Tuesday 7th December 2021

I got through Thai passport control and security without a single question being asked!

Everyone, and I mean everyone, wears a mask – outside on the street, in the shops, in their cars, on their mopeds.

Test and go – one night’s quarantine in the Season Siam Hotel.

My room was a little worse for wear, but for £80 (including airport transfer, x2 PCR tests (one for arrival and one for day 6), 1 night’s sleep and breakfast) I am not complaining. They did the first test in the car park area before letting me into the hotel and escorting me straight to my room – don’t you just love a bathroom without a smoke detector, so much easier than hanging out a hotel window.

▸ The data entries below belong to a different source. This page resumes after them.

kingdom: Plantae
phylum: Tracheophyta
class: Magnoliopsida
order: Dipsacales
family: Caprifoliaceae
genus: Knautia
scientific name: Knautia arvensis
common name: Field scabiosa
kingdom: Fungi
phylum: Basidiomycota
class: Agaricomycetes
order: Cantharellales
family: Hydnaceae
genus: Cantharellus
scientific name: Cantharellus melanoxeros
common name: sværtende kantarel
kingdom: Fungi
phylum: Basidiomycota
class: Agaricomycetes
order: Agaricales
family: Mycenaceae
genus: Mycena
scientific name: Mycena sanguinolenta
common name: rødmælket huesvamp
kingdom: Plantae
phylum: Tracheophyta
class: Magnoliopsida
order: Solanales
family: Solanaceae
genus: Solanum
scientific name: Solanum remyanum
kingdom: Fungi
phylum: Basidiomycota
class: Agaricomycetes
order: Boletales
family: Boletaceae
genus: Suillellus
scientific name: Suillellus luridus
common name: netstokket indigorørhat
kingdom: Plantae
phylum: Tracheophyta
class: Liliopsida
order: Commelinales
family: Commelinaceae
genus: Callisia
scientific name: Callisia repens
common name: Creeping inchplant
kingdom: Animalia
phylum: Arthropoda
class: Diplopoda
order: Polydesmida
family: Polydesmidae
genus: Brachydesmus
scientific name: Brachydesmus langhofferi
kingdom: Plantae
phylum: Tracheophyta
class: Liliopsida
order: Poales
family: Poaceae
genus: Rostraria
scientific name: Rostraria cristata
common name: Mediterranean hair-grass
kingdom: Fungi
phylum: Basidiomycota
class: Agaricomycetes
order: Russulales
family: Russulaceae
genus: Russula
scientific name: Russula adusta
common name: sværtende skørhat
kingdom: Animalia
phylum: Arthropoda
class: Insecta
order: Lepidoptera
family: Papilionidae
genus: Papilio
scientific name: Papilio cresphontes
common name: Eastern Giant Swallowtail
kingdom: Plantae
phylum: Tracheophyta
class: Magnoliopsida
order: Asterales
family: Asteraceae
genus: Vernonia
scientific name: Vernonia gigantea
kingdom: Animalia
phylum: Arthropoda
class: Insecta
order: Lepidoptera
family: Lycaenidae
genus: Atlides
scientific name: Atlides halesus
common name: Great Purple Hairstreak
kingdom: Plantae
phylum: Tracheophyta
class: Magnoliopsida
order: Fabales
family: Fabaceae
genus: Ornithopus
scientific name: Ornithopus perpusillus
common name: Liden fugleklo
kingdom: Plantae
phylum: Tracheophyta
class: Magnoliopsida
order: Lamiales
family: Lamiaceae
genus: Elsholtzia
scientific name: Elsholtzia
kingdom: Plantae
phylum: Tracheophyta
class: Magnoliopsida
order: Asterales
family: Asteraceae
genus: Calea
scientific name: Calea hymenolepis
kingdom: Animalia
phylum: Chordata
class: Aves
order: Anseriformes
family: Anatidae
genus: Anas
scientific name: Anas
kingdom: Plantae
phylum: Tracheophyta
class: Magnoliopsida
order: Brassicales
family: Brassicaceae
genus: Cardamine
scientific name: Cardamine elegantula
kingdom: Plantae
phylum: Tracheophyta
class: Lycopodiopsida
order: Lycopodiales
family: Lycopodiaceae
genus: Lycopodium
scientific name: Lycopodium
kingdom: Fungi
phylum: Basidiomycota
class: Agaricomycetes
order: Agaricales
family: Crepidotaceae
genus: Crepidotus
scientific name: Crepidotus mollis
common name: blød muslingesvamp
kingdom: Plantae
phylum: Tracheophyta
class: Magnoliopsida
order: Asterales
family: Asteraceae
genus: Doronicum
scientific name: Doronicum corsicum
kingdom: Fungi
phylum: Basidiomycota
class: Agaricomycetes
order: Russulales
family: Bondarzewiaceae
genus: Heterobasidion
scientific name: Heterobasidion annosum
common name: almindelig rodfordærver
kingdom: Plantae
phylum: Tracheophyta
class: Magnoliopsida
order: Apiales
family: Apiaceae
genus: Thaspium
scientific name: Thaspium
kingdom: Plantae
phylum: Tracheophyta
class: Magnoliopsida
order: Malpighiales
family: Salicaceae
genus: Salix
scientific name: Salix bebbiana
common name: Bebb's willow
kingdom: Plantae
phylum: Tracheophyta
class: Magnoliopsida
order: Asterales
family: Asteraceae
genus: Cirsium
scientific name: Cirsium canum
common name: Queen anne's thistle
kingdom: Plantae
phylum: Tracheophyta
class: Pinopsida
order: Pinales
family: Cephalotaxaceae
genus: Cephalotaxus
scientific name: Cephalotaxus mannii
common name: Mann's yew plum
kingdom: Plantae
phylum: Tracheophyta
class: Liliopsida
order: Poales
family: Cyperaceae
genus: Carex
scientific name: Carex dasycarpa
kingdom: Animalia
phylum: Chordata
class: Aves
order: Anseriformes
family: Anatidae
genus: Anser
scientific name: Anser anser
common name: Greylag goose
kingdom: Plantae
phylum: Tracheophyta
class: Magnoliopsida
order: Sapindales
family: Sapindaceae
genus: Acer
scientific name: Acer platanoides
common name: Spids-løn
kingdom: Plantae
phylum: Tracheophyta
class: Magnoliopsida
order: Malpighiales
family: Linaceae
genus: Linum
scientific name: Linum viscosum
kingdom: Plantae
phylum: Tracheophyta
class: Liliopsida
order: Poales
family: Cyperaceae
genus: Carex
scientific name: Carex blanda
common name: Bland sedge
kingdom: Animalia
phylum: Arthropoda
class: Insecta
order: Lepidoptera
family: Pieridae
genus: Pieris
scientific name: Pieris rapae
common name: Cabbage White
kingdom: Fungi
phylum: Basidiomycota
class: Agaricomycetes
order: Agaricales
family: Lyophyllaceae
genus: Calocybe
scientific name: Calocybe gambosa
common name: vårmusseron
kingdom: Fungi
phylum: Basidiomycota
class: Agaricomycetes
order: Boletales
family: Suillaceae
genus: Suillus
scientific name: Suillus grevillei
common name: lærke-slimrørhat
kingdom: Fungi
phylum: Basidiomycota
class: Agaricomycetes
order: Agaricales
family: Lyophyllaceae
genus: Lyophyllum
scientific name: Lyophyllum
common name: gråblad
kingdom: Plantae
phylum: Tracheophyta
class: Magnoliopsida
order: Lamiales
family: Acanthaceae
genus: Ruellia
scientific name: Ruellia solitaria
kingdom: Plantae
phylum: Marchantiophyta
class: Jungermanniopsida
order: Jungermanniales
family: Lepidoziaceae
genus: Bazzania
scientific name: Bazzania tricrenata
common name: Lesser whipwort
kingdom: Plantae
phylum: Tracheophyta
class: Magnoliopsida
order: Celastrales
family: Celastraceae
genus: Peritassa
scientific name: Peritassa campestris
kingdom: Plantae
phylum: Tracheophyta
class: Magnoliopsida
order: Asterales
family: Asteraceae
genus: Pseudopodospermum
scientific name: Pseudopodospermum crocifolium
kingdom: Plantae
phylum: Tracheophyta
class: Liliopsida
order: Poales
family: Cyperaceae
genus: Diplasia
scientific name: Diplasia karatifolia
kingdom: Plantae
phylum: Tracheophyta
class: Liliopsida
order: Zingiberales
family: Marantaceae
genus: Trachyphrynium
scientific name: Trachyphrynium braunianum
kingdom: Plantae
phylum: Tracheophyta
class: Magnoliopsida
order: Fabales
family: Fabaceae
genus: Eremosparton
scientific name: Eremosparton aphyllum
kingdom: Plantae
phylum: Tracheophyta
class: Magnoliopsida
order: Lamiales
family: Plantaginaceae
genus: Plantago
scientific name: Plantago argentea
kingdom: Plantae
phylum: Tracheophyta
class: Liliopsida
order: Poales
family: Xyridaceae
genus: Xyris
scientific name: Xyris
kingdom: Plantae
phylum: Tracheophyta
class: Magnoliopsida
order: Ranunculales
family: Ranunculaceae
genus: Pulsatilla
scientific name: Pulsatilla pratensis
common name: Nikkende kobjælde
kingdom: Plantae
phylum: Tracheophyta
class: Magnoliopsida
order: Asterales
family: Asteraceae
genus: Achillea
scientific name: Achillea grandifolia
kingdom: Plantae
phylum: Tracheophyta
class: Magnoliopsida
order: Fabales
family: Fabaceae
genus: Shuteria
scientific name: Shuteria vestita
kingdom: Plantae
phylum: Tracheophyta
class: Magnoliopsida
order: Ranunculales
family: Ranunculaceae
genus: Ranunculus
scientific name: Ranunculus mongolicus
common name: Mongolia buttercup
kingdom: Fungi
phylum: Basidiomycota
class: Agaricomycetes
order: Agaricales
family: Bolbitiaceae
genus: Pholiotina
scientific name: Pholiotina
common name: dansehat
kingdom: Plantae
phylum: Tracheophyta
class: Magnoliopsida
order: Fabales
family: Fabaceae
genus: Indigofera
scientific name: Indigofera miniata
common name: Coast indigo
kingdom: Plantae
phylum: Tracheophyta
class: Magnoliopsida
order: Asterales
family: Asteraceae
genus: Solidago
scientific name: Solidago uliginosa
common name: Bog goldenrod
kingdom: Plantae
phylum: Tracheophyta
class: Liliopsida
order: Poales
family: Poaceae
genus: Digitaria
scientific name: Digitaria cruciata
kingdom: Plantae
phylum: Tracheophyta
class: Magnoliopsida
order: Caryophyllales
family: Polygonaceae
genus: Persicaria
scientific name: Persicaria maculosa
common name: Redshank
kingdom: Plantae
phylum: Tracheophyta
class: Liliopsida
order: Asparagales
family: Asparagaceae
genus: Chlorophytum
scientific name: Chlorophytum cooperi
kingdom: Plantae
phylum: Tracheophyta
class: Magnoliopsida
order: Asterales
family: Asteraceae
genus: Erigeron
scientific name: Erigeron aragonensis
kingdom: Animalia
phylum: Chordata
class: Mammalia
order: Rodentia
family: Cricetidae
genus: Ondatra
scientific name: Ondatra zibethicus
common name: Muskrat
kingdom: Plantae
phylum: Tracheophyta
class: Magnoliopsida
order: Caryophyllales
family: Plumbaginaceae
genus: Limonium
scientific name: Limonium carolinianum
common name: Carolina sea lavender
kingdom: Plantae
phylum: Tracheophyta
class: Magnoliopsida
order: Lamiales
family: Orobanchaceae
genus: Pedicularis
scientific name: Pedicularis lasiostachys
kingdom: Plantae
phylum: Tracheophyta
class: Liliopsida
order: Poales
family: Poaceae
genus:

OMG – my feet and ankles are so swollen – I’m not ready for a sudden death from blood clots racing from my leg bottoms to my heart – quick internet search and I have them elevated higher than my heart on the spare pillow and while I’m here 40 winks seems quite fitting ….

5 hours sleep later… the swelling is going down and my heart appears to be beating normally. Perhaps I should purchase compression socks for the journey home – whenever that may be.

Another 2 hours later… mid zoom call to my mum and dad, and my PCR result came back negative – I am a free woman!

Feeling a little nervous, phone and computer batteries are not going to last much long and I don’t have a plug adaptor – Tracey where are you, contact me please before it’s too late.

OK Ms Lawes, it’s time to take a deep breath and venture out for food and, fingers crossed, a plug adapter. The receptionist said turn right out of the hotel, so I did and then turned right again and right again and then, with the desire not to get lost on my first night dominating my thoughts, I did a U-turn. The couple of back streets I did venture down were very interesting, lots of little sewing shops and street food vendors. I even came across one of those cheap shops that sells everything except travel adaptors. Back on the main street I had chicken and cashew nuts (cooked right before my hungry belly) and rice and a beer for dinner. Eating meant taking my mask off reminding me that I didn’t have any deodorant – don’t you just love a 7 eleven store. And the hotel sold plug adaptors.